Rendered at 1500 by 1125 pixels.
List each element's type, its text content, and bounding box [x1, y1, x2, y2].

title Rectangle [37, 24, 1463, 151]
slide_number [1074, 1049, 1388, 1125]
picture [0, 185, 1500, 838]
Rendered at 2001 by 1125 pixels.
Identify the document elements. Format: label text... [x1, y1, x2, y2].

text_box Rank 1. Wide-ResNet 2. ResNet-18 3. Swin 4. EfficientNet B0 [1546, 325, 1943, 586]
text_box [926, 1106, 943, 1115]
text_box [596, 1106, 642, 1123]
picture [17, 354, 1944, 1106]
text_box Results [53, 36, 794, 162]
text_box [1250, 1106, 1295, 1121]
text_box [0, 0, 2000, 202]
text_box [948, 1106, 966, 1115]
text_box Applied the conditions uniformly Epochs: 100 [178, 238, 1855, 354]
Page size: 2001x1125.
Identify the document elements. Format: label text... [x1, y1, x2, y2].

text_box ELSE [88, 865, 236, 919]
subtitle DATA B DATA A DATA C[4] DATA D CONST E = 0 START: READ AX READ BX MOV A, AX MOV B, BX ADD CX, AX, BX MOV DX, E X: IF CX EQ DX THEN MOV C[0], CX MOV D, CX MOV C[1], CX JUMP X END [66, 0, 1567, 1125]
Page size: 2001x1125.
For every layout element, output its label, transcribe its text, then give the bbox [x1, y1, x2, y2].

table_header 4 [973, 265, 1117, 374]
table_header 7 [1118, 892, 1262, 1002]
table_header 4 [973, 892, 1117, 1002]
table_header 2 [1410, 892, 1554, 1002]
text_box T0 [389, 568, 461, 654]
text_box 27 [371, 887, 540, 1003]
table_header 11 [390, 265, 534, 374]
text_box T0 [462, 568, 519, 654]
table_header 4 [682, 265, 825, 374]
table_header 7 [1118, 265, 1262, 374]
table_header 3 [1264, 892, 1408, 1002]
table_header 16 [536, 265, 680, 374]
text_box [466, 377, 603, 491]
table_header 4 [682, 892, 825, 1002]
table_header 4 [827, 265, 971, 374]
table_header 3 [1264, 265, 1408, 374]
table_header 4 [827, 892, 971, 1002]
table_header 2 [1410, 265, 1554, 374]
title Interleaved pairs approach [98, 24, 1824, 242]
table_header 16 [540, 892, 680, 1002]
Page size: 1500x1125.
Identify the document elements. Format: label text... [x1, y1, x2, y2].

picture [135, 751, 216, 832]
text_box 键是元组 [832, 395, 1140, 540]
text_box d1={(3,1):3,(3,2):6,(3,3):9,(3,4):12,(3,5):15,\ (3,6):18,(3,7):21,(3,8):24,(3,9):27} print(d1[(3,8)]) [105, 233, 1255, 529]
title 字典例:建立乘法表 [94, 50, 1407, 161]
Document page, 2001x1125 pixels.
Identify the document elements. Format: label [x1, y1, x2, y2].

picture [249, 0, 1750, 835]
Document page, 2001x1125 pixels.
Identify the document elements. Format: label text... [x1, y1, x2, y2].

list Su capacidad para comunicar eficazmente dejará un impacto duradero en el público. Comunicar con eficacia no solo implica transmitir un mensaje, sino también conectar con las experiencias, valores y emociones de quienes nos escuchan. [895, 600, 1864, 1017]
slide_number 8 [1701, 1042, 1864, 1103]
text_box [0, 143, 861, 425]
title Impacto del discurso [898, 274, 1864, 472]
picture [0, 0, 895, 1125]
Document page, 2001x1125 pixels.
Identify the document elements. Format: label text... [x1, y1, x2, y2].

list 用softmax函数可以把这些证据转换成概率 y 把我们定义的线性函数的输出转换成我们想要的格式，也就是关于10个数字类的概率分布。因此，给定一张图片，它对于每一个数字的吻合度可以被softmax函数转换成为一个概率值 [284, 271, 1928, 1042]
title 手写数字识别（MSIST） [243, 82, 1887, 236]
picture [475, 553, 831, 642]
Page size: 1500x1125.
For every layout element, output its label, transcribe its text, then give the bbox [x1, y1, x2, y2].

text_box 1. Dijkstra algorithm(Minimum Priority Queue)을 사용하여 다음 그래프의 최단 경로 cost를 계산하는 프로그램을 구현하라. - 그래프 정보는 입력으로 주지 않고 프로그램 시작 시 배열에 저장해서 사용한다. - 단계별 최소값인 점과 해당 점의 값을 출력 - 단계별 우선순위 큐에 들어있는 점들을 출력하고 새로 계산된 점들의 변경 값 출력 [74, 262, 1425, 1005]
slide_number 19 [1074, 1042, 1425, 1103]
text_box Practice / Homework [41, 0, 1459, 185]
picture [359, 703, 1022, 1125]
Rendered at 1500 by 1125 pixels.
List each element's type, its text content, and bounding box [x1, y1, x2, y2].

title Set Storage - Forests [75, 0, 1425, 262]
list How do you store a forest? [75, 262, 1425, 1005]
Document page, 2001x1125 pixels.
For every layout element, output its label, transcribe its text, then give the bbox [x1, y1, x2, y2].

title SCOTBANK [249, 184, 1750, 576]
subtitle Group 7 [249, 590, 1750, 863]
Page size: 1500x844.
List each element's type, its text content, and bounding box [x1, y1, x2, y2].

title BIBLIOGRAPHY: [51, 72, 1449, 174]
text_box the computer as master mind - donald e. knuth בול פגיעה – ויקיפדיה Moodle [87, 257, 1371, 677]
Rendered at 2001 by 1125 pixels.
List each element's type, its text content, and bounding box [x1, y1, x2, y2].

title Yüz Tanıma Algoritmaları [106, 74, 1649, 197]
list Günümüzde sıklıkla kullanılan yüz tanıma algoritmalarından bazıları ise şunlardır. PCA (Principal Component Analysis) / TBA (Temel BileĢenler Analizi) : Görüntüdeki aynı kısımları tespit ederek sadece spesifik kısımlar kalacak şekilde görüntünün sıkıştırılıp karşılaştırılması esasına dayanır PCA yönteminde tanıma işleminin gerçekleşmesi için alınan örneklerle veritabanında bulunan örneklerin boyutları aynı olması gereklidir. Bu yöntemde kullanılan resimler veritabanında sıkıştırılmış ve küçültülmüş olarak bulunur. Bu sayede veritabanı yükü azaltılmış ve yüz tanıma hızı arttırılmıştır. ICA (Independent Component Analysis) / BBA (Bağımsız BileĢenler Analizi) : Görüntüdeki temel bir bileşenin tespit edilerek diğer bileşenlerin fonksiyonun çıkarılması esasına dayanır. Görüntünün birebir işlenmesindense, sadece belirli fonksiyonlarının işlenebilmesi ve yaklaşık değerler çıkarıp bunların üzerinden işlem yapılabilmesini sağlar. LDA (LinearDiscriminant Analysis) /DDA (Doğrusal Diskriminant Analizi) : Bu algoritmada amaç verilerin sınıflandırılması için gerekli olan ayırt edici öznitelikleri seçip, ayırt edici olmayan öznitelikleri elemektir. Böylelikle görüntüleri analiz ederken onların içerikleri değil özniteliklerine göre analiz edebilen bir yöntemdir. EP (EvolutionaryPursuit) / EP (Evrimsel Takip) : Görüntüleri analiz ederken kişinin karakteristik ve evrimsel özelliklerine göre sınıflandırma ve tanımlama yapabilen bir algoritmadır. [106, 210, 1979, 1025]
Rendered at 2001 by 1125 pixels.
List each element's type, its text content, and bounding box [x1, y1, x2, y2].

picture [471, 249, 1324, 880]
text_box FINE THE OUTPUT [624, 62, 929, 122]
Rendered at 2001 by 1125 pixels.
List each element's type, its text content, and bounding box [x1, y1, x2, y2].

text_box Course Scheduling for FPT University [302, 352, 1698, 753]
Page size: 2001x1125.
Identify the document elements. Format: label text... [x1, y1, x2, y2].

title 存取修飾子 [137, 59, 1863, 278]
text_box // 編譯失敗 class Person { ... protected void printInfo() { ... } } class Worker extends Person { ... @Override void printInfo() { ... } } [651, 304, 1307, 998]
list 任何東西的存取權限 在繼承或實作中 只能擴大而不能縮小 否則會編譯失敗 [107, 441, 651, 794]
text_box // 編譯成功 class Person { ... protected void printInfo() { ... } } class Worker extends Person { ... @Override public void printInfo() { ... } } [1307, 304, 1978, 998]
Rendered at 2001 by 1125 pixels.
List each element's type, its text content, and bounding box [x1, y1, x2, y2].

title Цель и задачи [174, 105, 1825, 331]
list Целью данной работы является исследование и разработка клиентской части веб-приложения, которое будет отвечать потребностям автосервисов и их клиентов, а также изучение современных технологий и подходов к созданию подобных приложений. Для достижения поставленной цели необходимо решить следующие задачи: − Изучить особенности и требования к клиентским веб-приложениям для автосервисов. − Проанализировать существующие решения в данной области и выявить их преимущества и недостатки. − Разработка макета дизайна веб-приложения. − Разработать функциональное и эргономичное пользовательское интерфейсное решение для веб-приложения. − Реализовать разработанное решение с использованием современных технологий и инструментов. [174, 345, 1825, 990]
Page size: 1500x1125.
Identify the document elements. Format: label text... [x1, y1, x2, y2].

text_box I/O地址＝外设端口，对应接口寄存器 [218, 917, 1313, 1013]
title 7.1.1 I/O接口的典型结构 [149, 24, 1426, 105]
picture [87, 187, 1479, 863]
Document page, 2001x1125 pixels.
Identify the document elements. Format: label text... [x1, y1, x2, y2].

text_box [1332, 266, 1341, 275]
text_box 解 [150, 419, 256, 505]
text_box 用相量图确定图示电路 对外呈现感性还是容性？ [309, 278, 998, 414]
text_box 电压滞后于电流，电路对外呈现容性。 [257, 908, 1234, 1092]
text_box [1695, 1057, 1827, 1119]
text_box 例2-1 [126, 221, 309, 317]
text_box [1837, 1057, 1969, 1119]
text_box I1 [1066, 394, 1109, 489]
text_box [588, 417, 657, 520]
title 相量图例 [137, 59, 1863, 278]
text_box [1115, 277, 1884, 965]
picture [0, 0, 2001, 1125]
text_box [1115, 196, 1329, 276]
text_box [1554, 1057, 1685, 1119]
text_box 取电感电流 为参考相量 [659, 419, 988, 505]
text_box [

-.-.-

What is needed is an exact retyping of every line from the one containing "text_box [1695, 1057, 1827, 1119]" through the final line of the entries, and only those lines.

Solved problem
text_box [1695, 1057, 1827, 1119]
text_box 例2-1 [126, 221, 309, 317]
text_box [1837, 1057, 1969, 1119]
text_box I1 [1066, 394, 1109, 489]
text_box [588, 417, 657, 520]
title 相量图例 [137, 59, 1863, 278]
text_box [1115, 277, 1884, 965]
picture [0, 0, 2001, 1125]
text_box [1115, 196, 1329, 276]
text_box [1554, 1057, 1685, 1119]
text_box 取电感电流 为参考相量 [659, 419, 988, 505]
text_box [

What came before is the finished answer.